▶ _EXCERPT TO READ_

======

The routes taken by airliners are chosen by the pilot and filed with the FAA in advance.

Very few traffic lights are centrally controlled. The most you might get is intercommunication between a few lights on heavy corridors so that green waves can be set up.

Reply to  MarkW
September 15, 2022 2:15 pm

Centrally controlled city wide traffic is rare but the timing and triggers of lights is heavily influenced by politics. Many a downtown area is setup to make you stop at every intersection in order to drive up window shopping. And the length of the timing cycle is just short of the time that a significant portion of the population would think about running the red light (2:20). The civil engineers that I know have all complained about how their system should have worked smoothly and efficiently and then the city changed the sequences of operations for political influence.

Rud Istvan
September 13, 2022 2:25 pm

Planning Engineer and I wrote several joint posts over at Judith’s some years ago. He has since retired from his very senior executive position at one of the country’s largest utilities. Take his posts as EE engineering gospel.

Reply to  Rud Istvan
September 13, 2022 5:33 pm

I’ve often wondered how to handle the random high rates of change in energy flows in an increasingly RE dominated grid. The issue is at all levels of distribution from street to statewide and on a range of time scales. Fault current discrimination, hunting responses and natural frequency issues come to mind.
An example is the South Australian grid crash a few years ago. The response was to increase “ride through” by the wind farms so they wouldn’t drop off so soon at peak output. This could cause other issues in different circumstances.
Another incident involved the small grid of the town Alice Springs a few years ago when a solitary cloud blocked solar panels on a hot day. Obviously there are increasingly more sophisticated work-arounds but the added complexity greatly increases the potential points of failure.

Reply to  RobK
September 15, 2022 4:35 am

“…I’ve often wondered how to handle the random high rates of change in energy flows in an increasingly RE dominated grid…”

======

▶ _WORK REQUEST_
List every posting date and time that appears in the comment thread above, in the order they occur.

▶ _GIVEN INFORMATION_
======

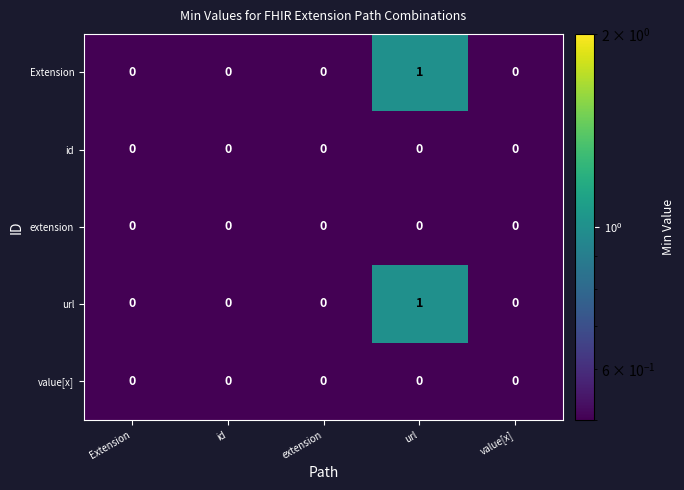

How many distinct data groups are displayed?

5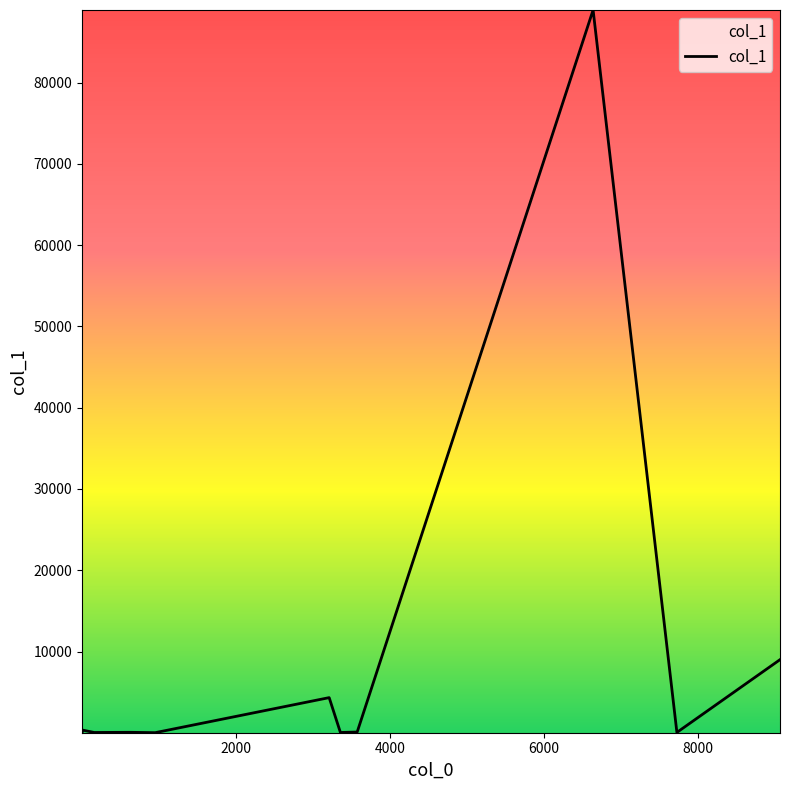

What is the greatest value displayed?

88942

======

▶ _EXERCISE RESULT_
September 15, 2022 2:15 pm
September 13, 2022 2:25 pm
September 13, 2022 5:33 pm
September 15, 2022 4:35 am